Last night, before I was in bed, I attempted to calculate how many hours a day exactly I spend reading. I looked at it from several angels and known of them were correct. I let a big unknown unknown hang over it without even thinking about it and then I simplified things far to simply to discover the actual solution.
The first problem was I used the average reading speed of the average person. The average person takes right about two minutes to read a page. Last night, after I was in bed, I decided to time my reading. I started the stop watch at the top of the page and stopped it at the bottom. This morning I repeated the experiment with a different book and both times I got one minute and ten seconds.
I think you can see how going from two minutes to one minute and ten seconds changes things. The other major issues I let sneak in was I was calculating by total books read. This included the physical books I had read at home as well as the audio books I had listened to in my car or at the gym. I wasn’t trying to find the total time I spent reading a day. I was trying to find the total time I spend reading at home.
What I am really seeking is absolution. You see my wife and mother and law both work under the impression that all I do is read all day. I ignore my children, my wife, and all my household duties. My belief is I do not. That I actually don’t read nearly as much as they think, and that I am very present during the day.
Here is what my math tells me. The average length of a book I have read this year is 398 pages. It was 416 pages last year and the average average book is right around 400 pages so 398 is as good a number to use as any. If we eliminate all the audio books then I have read 69 books this year and today is the 311th day of the year. If you do all that math then the number comes out to roughly one and a half hours of reading a day.
That makes sense to me. I read for about 30 minutes in the morning, 30 minutes sometime in the middle of the day, and 30 minutes before cooking dinner. Recently I have begun reading right before bed and sometimes, if I can’t sleep, when I wake up at some ungodly hour of the morning.
It also makes sense because the kids are quiet for perhaps 10 seconds at a time, and while I might be attempting to read for an hour or two in one reading session the time actually spent reading is much closer to 30 minutes because every 10 seconds I’m running over to help with the children.

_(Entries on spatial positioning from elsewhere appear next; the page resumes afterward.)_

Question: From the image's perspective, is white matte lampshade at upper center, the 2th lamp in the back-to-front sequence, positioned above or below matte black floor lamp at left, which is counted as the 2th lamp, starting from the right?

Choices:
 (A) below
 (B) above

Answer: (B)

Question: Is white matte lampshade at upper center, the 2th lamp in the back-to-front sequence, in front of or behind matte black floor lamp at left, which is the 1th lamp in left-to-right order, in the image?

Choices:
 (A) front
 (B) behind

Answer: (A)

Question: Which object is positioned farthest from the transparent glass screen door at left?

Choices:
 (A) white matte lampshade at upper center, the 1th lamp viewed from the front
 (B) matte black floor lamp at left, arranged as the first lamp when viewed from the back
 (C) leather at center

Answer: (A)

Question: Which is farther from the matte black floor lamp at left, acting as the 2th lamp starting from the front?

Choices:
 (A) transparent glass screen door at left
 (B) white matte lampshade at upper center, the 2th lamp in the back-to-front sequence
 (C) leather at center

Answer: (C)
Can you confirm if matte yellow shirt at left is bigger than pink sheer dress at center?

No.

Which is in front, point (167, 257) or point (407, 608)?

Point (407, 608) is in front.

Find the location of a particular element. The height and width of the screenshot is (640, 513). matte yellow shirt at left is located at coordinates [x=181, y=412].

Also recently the children have begun to behave a little better at times during the day and I am able to be in the same room as them and read in semi-peace. Even more so if my wife isn’t at home. This morning, while my wife was out, I brought my book into the room and one of my boys brought it to me and said, “Read, read,” and I did. He did climb on my lap and look at the pages with me and I told him that there were words upon them, but he wasn’t upset about the lack of pictures. It is somewhat a mystery as to why he wanted me to read, but it was nice of him.
Being a parent is not a day filled with peace and quiet. An hour and half of total relaxation time is about all one can hope for, and I choose to spend mine reading. Sometimes I wish there were time for more, but it is hard to find and we make the best of what we have.